La prese per le spalle e la voltò. Il petto ancora si muoveva e Newton riprese a respirare, però c'era inquietudine in quel voltò pallido e sudato che gli sussurrava all'orecchio che qualcosa non andava, qualcosa di fuori posto e lo notò, soltanto facendo scorrere lo sguardo lungo il suo corpo. Entrambe le gambe di Wynn erano deformate, le ossa spezzate, la pelle rossa e gonfia. Era svenuto dal dolore.

«Wynn, che cosa... - mormorò Newton in preda al panico, muovendo il suo volto nel tentativo di svegliarlo – Che cosa succede, cazzo. Svegliati.», quando finalmente la vide aprire gli occhi, il panico serpeggiò tra quelle iridi chiare e lo spinse via con quelle poche forze che aveva.

«Ti prego...Ti prego, lasciami stare!», urlò per il dolore quando spostò la gamba. Newt non si mosse, nonostante le dita di Wynn affondassero nella sua maglia e lo spingessero.

«Sono io, sono Newton.», cercò di dire e quando riuscì ad attirare la sua attenzione, Wynn si lasciò andare in un lungo sospiro.

«Newton...Mi dispiace.», pianse quando lo prese in braccio, le gambe che pendevano come due corpi senza vita.

«Cristo cosa ti è successo?», mormorò Newton tenendola stretta.

Wynn non rispose, aveva troppa paura, strinse il viso di Newton tra le dita e si concesse di piangere ancora davanti a lui. Aveva così tanto male da non riuscire a pensare, voleva soltanto tornare in quel vecchio deposito, su quel divano ad ascoltarlo mentre suonava la sua vecchia batteria. Lo baciò, senza alcun fine questa volta, lo baciò perché aveva paura di non farlo mai più e Newton non si allontanò, non lo spinse via, non si irrigidì. Era così dolce quell'amore di cui tutti parlavano e nessuno dei due gli aveva mai concesso il beneficio del dubbio.

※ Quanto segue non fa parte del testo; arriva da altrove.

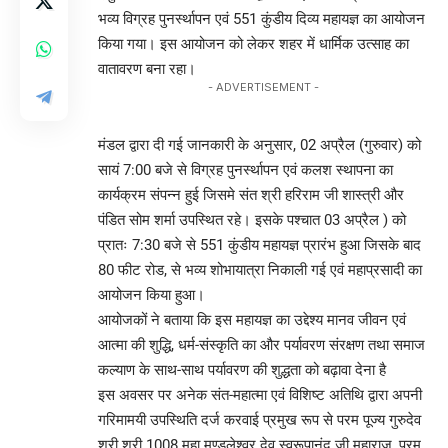
भव्य विग्रह पुनर्स्थापन एवं 551 कुंडीय दिव्य महायज्ञ का आयोजन
किया गया। इस आयोजन को लेकर शहर में धार्मिक उत्साह का
वातावरण बना रहा।
- ADVERTISEMENT -
मंडल द्वारा दी गई जानकारी के अनुसार, 02 अप्रैल (गुरुवार) को
सायं 7:00 बजे से विग्रह पुनर्स्थापन एवं कलश स्थापना का
कार्यक्रम संपन्न हुई जिसमे संत श्री हरिराम जी शास्त्री और
पंडित सोम शर्मा उपस्थित रहे। इसके पश्चात 03 अप्रैल ) को
प्रातः 7:30 बजे से 551 कुंडीय महायज्ञ प्रारंभ हुआ जिसके बाद
80 फीट रोड, से भव्य शोभायात्रा निकाली गई एवं महाप्रसादी का
आयोजन किया हुआ।
आयोजकों ने बताया कि इस महायज्ञ का उद्देश्य मानव जीवन एवं
आत्मा की शुद्धि, धर्म-संस्कृति का और पर्यावरण संरक्षण तथा समाज
कल्याण के साथ-साथ पर्यावरण की शुद्धता को बढ़ावा देना है
इस अवसर पर अनेक संत-महात्मा एवं विशिष्ट अतिथि द्वारा अपनी
गरिमामयी उपस्थिति दर्ज करवाई प्रमुख रूप से परम पूज्य गुरुदेव
श्री श्री 1008 महा मण्डलेश्वर देव स्वरूपानंद जी महाराज, परम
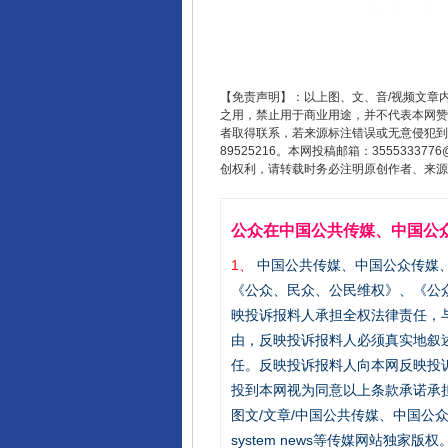
【免责声明】：以上图、文、音/视频文章
之用，禁止用于商业用途，并不代表本网赞
者取得联系，若来源标注错误或无意侵犯到您的
89525216。本网投稿邮箱：355533
创权利，请转载时务必注明原创作者、来源：
公众在中国公共传媒、中国公
1、
中国公共传媒、中国公众传媒、中国全民传
《公众、民众、公民维权》、《公
映投诉报料人承担全权法律责任，
由，反映投诉报料人必须真实地叙
任。反映投诉报料人向本网反映投
投到本网视为同意以上条款承诺承担
图文/文章/中国公共传媒、中国公众传媒、中国
system news等传媒网站独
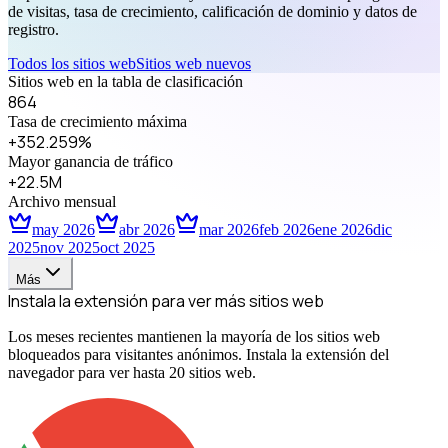
de visitas, tasa de crecimiento, calificación de dominio y datos de
registro.
Todos los sitios web
Sitios web nuevos
Sitios web en la tabla de clasificación
864
Tasa de crecimiento máxima
+352.259%
Mayor ganancia de tráfico
+22.5M
Archivo mensual
may 2026
abr 2026
mar 2026
feb 2026
ene 2026
dic
2025
nov 2025
oct 2025
Más
Instala la extensión para ver más sitios web
Los meses recientes mantienen la mayoría de los sitios web
bloqueados para visitantes anónimos. Instala la extensión del
navegador para ver hasta 20 sitios web.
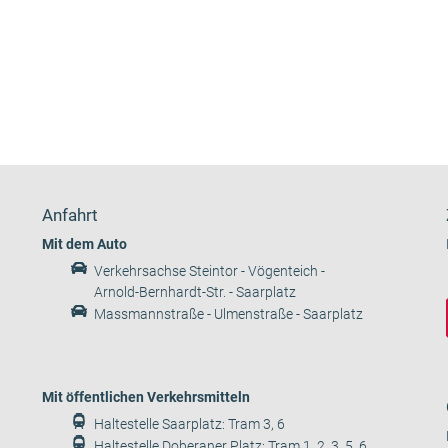
Anfahrt
Mit dem Auto
Verkehrsachse Steintor - Vögenteich -
Arnold-Bernhardt-Str. - Saarplatz
Massmannstraße - Ulmenstraße - Saarplatz
Mit öffentlichen Verkehrsmitteln
Haltestelle Saarplatz: Tram 3, 6
Haltestelle Doberaner Platz: Tram 1, 2, 3, 5, 6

«Andiamocene via.», Newton parlò dopo alcuni secondi rimasto a osservare i suoi occhi azzurri, poi si alzò e provò ad allontanarsi da quelle scale con Wynn che gli si stringeva contro. Fece in tempo a fare giusto alcuni passi prima che, all'improvviso, lo sfarzoso lampadario cadesse proprio vicino a loro, colpendo il pavimento con un tonfo che rimbombò per tutto il castello.